Jul 3, 2015 7:05 AM in response to Iritscen

As a follow-up: someone else was able to determine what socketfilterfw was doing, and this led to what seems to be a solution. See here, but I will summarize their findings. When Xcode launches, the OS X Firewall needs to scan the entire Xcode application bundle for some reason (some kind of checksum validation?). socketfilterfw is the Firewall's agent for doing this.


It was suggested that we fiddle with the Firewall settings under the Security preference pane to try to fix this, and I've found that by removing the listing for Xcode and turning off the setting "Automatically allow signed software to receive incoming connections", it seems to have stopped socketfilterfw from taking over my computer for a couple minutes at every launch of Xcode. I also tried changing Xcode's Firewall listing from "allow" to "block", and this did not make a difference; only removing it from the list did.
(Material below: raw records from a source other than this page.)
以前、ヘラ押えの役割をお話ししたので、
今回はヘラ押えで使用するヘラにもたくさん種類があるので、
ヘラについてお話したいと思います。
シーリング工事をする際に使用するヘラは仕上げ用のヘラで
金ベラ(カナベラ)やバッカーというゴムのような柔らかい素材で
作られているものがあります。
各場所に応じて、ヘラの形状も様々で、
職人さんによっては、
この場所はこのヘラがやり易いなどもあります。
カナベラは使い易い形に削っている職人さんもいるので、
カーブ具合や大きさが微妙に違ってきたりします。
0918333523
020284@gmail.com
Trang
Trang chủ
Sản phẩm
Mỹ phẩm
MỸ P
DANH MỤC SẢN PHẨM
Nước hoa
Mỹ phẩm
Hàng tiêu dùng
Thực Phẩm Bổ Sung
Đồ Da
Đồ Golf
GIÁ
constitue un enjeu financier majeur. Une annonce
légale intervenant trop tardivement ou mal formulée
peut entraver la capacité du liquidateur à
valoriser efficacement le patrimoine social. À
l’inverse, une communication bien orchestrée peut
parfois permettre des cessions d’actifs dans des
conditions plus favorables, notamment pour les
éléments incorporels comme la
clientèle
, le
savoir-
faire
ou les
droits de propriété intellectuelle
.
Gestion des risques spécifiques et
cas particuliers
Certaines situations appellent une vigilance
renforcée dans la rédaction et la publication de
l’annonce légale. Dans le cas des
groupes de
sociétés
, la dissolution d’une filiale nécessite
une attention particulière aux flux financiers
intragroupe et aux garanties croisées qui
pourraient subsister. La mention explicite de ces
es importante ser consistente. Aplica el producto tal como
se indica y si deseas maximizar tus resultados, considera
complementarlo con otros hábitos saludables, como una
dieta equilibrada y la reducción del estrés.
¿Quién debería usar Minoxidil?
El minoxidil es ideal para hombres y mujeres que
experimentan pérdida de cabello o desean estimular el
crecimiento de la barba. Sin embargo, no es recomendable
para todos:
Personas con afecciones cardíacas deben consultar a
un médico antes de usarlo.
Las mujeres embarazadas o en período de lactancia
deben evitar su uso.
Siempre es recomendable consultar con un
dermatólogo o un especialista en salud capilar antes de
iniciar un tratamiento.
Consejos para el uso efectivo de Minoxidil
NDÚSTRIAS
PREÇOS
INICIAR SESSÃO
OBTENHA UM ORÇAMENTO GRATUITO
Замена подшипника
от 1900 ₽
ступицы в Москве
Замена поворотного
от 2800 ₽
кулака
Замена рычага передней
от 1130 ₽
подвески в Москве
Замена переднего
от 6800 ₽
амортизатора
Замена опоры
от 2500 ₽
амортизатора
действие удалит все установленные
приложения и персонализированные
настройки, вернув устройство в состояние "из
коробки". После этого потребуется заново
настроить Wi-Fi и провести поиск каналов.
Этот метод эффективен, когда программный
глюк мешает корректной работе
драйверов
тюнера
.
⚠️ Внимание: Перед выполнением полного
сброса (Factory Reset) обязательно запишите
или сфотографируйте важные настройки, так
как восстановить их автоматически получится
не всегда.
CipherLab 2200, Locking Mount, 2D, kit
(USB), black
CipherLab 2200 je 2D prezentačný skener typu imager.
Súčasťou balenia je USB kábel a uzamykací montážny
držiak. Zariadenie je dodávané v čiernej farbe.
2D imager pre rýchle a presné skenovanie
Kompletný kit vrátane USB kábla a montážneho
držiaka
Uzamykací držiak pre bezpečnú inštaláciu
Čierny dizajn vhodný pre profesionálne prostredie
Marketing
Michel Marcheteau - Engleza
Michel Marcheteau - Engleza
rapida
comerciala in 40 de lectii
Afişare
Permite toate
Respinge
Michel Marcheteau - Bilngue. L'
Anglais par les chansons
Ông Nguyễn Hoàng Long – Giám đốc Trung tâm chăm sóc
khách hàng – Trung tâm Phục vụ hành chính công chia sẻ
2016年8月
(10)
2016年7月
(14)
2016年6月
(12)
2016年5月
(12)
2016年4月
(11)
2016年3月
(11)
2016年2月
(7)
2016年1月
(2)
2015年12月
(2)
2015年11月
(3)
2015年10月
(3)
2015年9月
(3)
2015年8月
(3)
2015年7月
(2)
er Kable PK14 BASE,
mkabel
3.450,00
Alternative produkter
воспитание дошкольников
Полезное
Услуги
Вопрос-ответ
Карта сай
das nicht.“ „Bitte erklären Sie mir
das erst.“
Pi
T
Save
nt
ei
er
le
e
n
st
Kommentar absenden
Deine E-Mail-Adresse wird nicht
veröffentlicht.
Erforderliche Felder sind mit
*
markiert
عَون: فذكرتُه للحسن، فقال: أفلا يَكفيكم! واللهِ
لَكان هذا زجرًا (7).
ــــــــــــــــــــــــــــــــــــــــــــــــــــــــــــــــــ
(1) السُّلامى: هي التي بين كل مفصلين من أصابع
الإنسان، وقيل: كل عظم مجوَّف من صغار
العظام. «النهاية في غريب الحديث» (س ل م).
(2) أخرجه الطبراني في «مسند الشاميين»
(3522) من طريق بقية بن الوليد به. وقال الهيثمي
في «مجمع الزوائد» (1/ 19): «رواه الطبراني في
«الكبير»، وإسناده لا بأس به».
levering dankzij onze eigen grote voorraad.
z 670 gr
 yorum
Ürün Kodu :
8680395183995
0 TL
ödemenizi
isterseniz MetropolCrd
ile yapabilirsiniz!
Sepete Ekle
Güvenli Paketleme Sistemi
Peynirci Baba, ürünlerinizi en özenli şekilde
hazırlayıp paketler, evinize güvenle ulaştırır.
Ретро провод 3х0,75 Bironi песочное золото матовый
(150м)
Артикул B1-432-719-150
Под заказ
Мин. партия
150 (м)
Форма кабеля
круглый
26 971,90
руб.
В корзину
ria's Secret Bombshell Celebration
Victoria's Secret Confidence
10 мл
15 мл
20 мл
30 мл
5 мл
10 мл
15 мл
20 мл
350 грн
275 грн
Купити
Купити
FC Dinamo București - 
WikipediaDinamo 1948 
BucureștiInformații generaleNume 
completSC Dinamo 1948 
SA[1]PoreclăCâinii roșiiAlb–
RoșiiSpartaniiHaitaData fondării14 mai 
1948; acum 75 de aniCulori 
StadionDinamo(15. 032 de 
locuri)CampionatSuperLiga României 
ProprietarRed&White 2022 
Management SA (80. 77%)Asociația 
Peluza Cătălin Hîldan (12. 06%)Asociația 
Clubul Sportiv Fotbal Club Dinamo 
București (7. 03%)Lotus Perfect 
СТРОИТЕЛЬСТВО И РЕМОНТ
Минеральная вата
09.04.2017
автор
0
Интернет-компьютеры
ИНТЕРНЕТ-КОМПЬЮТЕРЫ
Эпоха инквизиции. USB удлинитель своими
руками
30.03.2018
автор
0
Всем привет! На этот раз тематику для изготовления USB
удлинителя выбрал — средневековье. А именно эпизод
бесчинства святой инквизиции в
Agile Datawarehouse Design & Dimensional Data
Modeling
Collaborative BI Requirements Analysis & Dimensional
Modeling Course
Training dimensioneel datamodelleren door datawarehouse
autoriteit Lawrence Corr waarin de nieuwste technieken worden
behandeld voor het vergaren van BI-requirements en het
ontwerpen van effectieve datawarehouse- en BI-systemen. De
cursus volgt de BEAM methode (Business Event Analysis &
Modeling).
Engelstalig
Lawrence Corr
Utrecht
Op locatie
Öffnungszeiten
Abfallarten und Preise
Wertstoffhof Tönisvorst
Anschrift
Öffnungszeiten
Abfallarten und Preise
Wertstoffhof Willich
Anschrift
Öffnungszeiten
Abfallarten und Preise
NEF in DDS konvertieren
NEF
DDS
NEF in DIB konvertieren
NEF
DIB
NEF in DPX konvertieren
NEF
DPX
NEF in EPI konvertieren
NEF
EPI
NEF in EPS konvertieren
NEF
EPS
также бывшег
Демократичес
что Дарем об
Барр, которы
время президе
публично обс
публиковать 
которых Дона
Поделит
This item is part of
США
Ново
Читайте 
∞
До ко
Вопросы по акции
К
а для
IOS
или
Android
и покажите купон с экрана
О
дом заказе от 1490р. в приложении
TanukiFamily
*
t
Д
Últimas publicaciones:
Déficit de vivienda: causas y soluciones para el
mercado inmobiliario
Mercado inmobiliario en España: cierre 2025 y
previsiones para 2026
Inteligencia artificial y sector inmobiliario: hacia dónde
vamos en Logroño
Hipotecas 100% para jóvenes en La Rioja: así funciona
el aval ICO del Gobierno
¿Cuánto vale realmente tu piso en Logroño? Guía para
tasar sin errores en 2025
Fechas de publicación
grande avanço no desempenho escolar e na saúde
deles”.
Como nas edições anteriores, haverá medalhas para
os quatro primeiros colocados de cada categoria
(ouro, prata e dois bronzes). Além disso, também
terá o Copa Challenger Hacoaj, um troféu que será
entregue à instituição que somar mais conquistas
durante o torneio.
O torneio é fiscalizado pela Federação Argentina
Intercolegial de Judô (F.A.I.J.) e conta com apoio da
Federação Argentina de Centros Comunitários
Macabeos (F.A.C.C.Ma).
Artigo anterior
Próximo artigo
Oddly, I am not asked to accept a connection when Xcode opens. Time will tell if turning off the "signed software" option leads to an annoying number of dialogs about 'accepting the connection' when launching other apps, but if it prevents the massive CPU/HD attack from socketfilterfw, then it's probably worth it regardless.

Jul 4, 2015 7:05 PM in response to Iritscen

Just an addendum: I had assumed that it was necessary to turn off the option "Automatically allow signed software to receive incoming connections" since I thought that would effectively be the same as listing Xcode in the exceptions list as "allow", but in fact it appears that simply removing the Xcode entry from that list is sufficient.

Feb 6, 2016 12:13 PM in response to Iritscen

I now have this problem with Xcode 7.2 and El Capitan. I have tried all the other stuff above and the only thing that stops it from happening is to disable the firewall, which I find more than a little risky. socketfilterfw will kick on every time I do a build and launch (not sure if it does it on just a build). It will run up to nearly 100% of the CPU usage and easily eat 400MB of RAM. It's completely bottlenecking the system and it takes about 5 minutes for it to stop. I'm seriously thinking about going back to Xcode 5 and Mountain Lion just to avoid this.